Le ministère de l’Intérieur a mis à disposition des 26 commissariats de Seine-Saint-Denis 3 120 kits rien que pour l’année 2023, ont répondu les autorités. « Il y a 2 500 garde-à-vue par an rien que dans la ville de Saint-Denis », s’impatiente l’avocat du Barreau.

« Ces gens ne se lavent de toute façon pas chez eux » : le dérapage d’un commandant

Des kits d’hygiène ont pourtant bien été trouvés au commissariat de Bondy, à l’occasion d’une visite surprise en 2023. « Ils étaient neufs, mais périmés car les policiers ne les distribuent pas », affirme Maître Dilloard.

Depuis un changement législatif de 2021, les Bâtonniers disposent d’un droit de visite dans des lieux de privation de liberté. Quelques semaines après les révélations de Mediapart, en décembre 2022, sur la présence de photos à caractère sexiste et sexuel dans les bureaux du commissariat de Bondy. La Bâtonnière s’y rend le 25 janvier 2023.

« Un relevé de température est effectué. Il y fait 15,2°C », observe-t-elle, dans son rapport. En termes d’hygiène, la Bâtonnière note que « les constats réalisés par Monsieur le Contrôleur Général des Lieux de Privation de Libertés en 2013 sont toujours d’actualité ». 

La visite réserve néanmoins quelques surprises. Après avoir interdit aux Magistrats de s’entretenir seuls avec les gardés à vue, un commandant se démarque. « Au cours de l’échange, le commandant adjoint du commissaire indique que ‘ces gens ne se lavent de toute façon pas chez eux’ ».

Des changements législatifs en faveur des gardés à vue

Le commissariat de Bondy n’est pas un cas unique. Au printemps dernier, le tribunal administratif avait infligé un camouflet à l’État. Des travaux et le nettoyage quotidien des cellules du commissariat de Nice (Alpes-Maritimes) devaient être réalisés sous peine de pénalités de retard.

En France, on a un traitement de la délinquance qui ne respecte plus les grands principes

Le Conseil Constitutionnel aussi s’est positionné en faveur du respect des personnes placées en garde à vue. Le 6 octobre dernier, l’institution a décidé que « le procureur de la République [devait] contrôler l’état des locaux de garde à vue chaque fois qu’il l’[estimait] nécessaire et au moins une fois par an ». « En cas d’atteinte à la dignité de la personne », précisent les Sages, le procureur peut « ordonner sa remise en liberté ».

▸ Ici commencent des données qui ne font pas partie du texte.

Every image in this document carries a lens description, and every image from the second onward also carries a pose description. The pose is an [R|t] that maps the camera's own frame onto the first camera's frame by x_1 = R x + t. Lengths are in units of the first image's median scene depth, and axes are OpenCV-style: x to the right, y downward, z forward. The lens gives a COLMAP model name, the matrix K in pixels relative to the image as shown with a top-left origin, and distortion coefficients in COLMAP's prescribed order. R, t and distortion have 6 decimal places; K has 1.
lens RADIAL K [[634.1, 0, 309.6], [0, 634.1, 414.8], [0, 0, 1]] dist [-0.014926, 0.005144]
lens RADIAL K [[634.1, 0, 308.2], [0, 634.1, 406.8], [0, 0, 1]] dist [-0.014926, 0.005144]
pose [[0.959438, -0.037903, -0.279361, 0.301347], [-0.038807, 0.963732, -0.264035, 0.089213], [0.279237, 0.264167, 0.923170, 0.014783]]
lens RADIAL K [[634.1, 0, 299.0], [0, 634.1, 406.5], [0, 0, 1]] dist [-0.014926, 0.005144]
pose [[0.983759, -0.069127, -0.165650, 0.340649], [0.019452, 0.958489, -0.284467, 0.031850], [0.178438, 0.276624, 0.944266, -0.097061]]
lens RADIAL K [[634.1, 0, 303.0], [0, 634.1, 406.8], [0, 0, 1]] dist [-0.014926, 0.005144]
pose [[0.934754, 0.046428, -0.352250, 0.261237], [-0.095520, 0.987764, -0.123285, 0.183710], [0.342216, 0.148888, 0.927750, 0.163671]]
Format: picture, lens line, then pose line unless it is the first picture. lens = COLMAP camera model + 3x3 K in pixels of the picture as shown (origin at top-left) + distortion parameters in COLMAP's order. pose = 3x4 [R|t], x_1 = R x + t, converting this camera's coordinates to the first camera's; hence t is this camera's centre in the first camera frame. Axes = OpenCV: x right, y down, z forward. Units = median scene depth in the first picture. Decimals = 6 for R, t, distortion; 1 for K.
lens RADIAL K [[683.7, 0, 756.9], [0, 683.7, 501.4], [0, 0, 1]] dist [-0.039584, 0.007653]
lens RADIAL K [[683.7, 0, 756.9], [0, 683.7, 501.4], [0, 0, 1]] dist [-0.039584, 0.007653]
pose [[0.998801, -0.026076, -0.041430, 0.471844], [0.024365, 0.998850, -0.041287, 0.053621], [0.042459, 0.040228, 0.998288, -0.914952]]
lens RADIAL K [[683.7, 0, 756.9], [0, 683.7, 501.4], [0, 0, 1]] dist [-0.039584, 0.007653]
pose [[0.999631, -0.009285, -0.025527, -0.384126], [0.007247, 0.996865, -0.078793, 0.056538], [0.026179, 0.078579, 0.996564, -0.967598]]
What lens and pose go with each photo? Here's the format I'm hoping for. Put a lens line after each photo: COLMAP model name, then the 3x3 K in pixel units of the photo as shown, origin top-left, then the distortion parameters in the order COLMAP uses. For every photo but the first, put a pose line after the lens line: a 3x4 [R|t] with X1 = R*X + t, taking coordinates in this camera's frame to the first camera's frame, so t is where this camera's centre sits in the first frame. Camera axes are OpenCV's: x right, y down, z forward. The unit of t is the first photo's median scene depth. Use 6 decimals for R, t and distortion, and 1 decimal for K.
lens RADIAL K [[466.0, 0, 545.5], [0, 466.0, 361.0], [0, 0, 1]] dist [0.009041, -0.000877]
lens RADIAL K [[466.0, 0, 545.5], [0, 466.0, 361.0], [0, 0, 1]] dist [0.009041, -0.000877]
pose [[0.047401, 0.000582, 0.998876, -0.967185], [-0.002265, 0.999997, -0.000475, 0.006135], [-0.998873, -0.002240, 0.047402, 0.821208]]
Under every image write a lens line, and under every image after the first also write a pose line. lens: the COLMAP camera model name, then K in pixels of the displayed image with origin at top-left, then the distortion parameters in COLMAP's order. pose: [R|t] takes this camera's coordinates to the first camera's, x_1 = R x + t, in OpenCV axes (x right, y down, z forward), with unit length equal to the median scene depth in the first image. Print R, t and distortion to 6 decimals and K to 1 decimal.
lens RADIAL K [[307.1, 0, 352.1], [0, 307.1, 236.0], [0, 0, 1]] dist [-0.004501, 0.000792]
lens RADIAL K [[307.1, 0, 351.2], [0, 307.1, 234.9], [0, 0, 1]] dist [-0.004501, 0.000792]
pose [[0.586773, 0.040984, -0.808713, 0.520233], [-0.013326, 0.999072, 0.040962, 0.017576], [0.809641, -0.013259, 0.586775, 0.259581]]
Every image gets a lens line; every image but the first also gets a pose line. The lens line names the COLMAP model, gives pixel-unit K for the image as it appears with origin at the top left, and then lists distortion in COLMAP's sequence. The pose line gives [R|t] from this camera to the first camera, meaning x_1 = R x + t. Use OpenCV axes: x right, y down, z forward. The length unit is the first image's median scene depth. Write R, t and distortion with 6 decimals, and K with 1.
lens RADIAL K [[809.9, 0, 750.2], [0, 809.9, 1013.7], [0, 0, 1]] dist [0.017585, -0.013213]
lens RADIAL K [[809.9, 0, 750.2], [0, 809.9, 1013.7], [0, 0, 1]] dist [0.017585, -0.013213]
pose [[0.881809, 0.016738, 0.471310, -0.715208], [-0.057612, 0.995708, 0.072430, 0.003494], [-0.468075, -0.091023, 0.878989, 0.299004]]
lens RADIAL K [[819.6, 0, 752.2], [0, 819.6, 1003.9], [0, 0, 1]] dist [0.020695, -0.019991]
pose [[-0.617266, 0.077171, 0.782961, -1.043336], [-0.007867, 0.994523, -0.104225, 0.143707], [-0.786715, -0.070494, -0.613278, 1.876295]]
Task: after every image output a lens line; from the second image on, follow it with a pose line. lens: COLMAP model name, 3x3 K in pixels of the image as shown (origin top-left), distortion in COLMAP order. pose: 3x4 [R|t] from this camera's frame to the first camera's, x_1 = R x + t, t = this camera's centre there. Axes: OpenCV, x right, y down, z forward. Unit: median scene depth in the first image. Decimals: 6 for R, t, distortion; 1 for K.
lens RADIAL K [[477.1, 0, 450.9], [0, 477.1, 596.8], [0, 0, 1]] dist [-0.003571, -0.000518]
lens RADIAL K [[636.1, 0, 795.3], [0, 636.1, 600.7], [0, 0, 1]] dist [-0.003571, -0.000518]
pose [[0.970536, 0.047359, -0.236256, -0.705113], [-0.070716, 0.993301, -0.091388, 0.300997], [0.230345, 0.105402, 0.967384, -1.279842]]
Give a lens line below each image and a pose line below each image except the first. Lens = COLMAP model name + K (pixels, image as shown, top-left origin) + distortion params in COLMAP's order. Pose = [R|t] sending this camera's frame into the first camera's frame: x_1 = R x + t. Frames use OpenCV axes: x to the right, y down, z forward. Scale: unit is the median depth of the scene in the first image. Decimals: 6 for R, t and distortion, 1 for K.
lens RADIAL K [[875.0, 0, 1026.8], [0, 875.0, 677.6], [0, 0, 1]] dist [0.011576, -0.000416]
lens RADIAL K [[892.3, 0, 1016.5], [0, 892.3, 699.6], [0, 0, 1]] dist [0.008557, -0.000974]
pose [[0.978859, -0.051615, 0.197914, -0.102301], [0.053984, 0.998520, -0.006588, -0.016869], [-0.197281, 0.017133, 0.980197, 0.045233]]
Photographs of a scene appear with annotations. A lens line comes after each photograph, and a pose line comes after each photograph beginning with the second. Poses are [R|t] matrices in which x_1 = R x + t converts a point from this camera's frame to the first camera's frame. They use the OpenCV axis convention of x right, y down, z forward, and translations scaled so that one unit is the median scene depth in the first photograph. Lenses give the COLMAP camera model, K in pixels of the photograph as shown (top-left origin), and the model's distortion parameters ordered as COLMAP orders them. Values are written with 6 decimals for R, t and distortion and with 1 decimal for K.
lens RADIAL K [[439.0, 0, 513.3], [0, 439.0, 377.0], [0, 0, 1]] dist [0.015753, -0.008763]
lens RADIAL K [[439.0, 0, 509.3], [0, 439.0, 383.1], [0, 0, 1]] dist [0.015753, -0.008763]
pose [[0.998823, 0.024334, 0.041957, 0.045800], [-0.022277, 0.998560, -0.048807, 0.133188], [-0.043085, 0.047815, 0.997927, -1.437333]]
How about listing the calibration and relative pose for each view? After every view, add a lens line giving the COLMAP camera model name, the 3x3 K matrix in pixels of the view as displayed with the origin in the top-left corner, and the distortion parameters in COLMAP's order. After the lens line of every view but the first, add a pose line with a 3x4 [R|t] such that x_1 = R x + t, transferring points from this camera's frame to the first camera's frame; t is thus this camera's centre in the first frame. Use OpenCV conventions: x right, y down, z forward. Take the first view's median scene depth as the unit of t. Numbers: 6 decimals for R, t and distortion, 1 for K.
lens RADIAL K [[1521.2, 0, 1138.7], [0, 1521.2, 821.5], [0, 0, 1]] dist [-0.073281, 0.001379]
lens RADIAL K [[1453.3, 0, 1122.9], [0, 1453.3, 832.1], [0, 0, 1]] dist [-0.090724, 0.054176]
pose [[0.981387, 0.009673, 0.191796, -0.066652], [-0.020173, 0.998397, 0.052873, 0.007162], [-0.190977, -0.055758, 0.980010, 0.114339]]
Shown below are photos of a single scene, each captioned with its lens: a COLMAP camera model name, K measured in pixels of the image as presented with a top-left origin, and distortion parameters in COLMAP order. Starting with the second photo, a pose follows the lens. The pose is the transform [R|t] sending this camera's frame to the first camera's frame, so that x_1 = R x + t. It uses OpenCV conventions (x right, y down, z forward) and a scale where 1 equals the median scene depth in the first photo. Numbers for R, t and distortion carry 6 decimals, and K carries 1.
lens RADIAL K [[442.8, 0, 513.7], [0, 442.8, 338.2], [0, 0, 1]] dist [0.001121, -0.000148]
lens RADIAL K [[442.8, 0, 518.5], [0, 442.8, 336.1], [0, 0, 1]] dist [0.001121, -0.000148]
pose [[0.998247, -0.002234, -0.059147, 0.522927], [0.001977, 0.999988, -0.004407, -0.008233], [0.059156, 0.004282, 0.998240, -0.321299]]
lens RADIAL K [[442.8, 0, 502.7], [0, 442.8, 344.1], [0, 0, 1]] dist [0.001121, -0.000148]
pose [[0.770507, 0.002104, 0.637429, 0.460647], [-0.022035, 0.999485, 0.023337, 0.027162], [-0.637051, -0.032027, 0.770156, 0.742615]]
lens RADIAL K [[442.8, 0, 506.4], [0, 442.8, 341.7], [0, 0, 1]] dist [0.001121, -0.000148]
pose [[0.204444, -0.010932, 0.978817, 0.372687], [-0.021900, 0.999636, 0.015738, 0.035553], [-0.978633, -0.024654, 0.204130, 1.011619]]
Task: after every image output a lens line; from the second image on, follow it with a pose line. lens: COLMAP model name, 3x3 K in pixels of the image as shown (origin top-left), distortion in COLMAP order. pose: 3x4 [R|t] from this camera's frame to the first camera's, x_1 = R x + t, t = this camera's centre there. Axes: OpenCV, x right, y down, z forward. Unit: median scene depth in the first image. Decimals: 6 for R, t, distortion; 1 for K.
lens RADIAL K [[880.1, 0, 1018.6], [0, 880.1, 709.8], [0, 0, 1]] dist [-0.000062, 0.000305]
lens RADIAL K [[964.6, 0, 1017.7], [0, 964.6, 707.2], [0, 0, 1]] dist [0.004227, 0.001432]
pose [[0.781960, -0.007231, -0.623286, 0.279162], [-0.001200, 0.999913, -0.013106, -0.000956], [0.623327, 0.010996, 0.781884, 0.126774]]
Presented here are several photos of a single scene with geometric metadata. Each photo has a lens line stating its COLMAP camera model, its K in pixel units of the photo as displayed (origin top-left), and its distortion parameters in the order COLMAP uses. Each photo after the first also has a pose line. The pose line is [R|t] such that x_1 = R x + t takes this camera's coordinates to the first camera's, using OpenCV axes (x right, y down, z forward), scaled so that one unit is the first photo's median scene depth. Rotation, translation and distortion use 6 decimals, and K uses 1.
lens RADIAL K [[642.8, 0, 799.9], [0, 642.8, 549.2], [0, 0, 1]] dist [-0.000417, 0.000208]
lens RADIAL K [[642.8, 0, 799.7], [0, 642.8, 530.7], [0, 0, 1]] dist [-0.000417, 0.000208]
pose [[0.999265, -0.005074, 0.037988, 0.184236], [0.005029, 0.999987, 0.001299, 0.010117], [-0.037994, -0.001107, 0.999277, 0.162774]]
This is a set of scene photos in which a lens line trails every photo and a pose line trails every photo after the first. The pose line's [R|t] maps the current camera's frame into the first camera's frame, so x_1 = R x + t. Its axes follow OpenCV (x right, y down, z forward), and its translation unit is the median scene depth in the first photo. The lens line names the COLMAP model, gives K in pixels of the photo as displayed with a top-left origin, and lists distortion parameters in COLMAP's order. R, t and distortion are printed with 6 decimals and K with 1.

Maître Dilloard voit dans ce texte quelque chose « d’ambitieux, mais inapplicable ». « J’attends de voir le jour où on libérera un gardé à vue, car les conditions sont indignes », ironise-t-il.

« En France, on a un traitement de la délinquance qui ne respecte plus les grands principes de présomption d’innocence et de dignité humaine », analyse l’avocat. « Cela doit nous interroger. Dans quel pays veut-on vivre ? », poursuit-il, grave. Le tribunal administratif devra répondre à cette question le 13 décembre prochain.